(Re)Modelling Enigma: Misadventures in Emulation

Around this time last year, as a joke that roughly corresponded with the anniversary of the birth of the man who headed the design of the damn thing, I implemented a general solution that was meant to account for most models of the Enigma cipher machine. Enigma is a polyalphabetic substitution cipher of some renown for its use by the THird Reich during WWII, and breaking the enigma is considered a seminal point in both the allied odds of victory for that war, and the history of general computing. This is a story told well by better and I strongly encourage you to break into it.

A couple of weeks ago, when I was trying to cram a few last slides into my deck for BSides Fredericton (where I gave a talk, amusingly, on failure), I recieved a message from an erstwhile user of the package. This individual was using my code (their first mistake) in order to help decrypt the large number of latent engma messages that were never broken, a tassk that is at once both hurculean and critical to the history of the 20th century, and a simple matter of computing power. After all, the first single-purpose computer was arguably Turing’s Bombe, made for the very purpose. Modern computers are orders of magnitude faster and capable of processing several dozens of such messages in parallel - the fact that they are Turing Machines being relevant here as that makes them (definitionally) suited to emulating something like the bombe.

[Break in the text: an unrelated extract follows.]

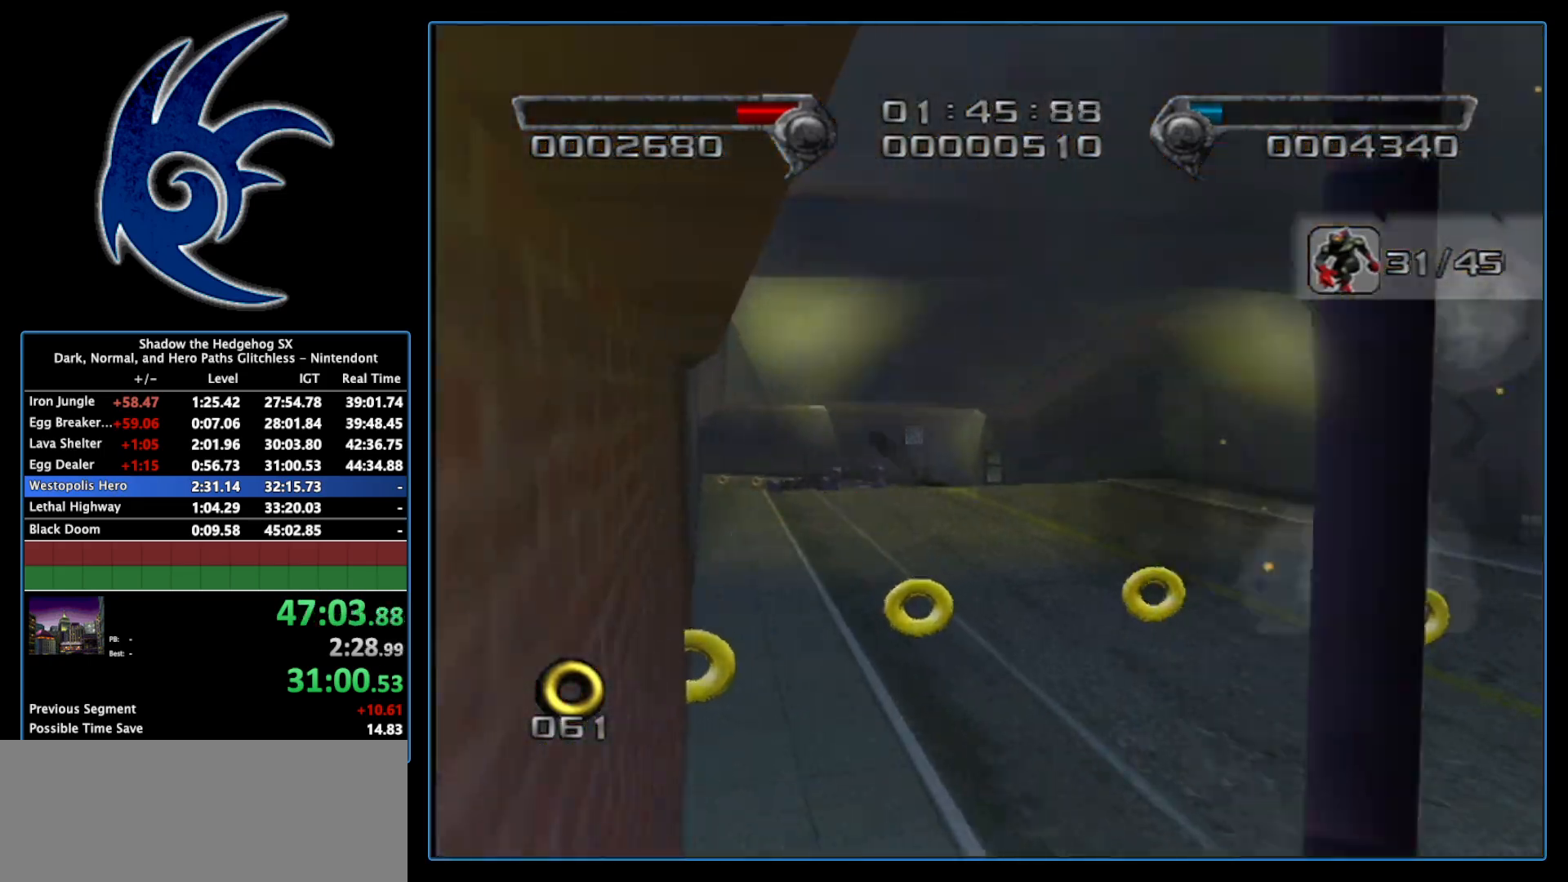
{"buttons": [], "left_stick": "up", "right_stick": "center", "events": [[17, "left_stick", "up"], [17, "right_stick", "center"]]}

It seems this user had obtained a copy of a message - known broadly as the Dönitz Message - and was attempting to run it through python_enigma to try and simulate the action of a naval M4 enigma machine. This was a very good test of the package’s capabilities as all the necessary key information for this message was known, along with both the plaintext and ciphertext. Quite naturally, python_enigma wouldn’t even come close to decrypting it correctly.

So begins the adventure in rebuilding an Engima Machine. After all, I’m a whole year wiser now. This shouldn’t be a hard fix.

What I Actually Built

The first thing I had to ask myself was why this machine didn’t work correctly. After all, I had tested it - the package comes with a module called helloworld that goes through the motions of encrypting, and decrypting, the message ‘HELLO WORLD’ with a known set of key configuration. This should prove that it is working correctly, right?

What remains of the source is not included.